Charttechnisch ist Frank Ramond aus Hamburg der einflussreichste Texter der letzten fünf Jahre.
Mithilfe seiner Ironie, seiner geschliffenen Verse und trickreichen Pointen sackten Annett Louisan, Roger Cicero oder Ina Müller Preise zuhauf ein. Nun legt der graumelierte Endvierziger trotz seiner Scheu vorm Rampenlicht sein zweites Soloalbum vor - und definiert sich darauf als sanfter Macho mit Dreitagebart, der auf die postfeministische Welt mit fatalistischem Lächeln reagiert, makellos vorgeführt auf der ersten Single seiner quirlig chansonesken Platte.
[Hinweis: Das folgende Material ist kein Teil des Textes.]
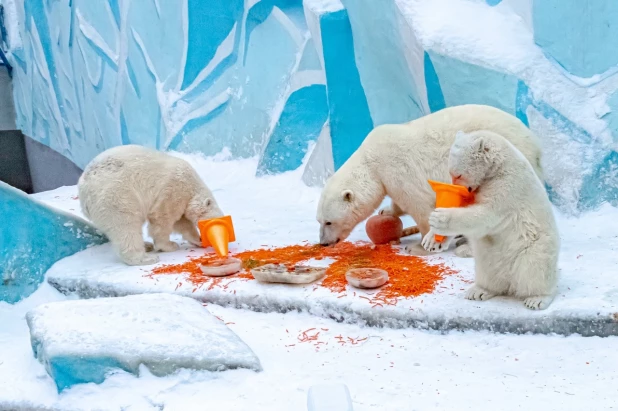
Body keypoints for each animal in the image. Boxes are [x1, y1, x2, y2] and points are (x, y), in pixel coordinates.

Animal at [78, 146, 224, 266]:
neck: (192, 185)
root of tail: (84, 187)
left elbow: (182, 222)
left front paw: (197, 240)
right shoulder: (172, 189)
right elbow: (163, 218)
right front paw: (169, 246)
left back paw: (146, 245)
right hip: (116, 195)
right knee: (126, 225)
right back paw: (145, 258)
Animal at [316, 103, 540, 258]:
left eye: (329, 221)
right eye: (319, 220)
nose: (323, 243)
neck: (371, 161)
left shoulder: (398, 169)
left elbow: (420, 206)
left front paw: (420, 246)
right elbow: (398, 203)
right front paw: (386, 211)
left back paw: (466, 248)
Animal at [428, 130, 560, 310]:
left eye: (458, 175)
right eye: (451, 173)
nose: (454, 184)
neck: (499, 166)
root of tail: (511, 279)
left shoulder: (508, 186)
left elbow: (486, 215)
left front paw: (438, 218)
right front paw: (433, 240)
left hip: (535, 247)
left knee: (534, 269)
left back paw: (537, 298)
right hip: (489, 256)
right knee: (488, 272)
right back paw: (479, 291)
Das Stück heißt "Sie hat's ihren Freundinnen erzählt" - aber was eigentlich? Egal: Wichtig ist die Perspektive des hilflosen Mannes im Abseits, der in Demut, doch ohne Angst die Strafe erwartet. Manchmal sacken ihm Zeilen auf Poesiealbumniveau ab ("Wer nicht fällt/hat nie gestanden"), doch im Großen und Ganzen ist das alles so pfiffig, griffig und grundsympathisch wie Ramond selbst.
Gäbe es nur Männer wie ihn, wäre die Welt friedlicher - aber auch weniger aufregend. Entscheidet selbst, ob der Vorteil durch den Nachteil aufgewogen wird.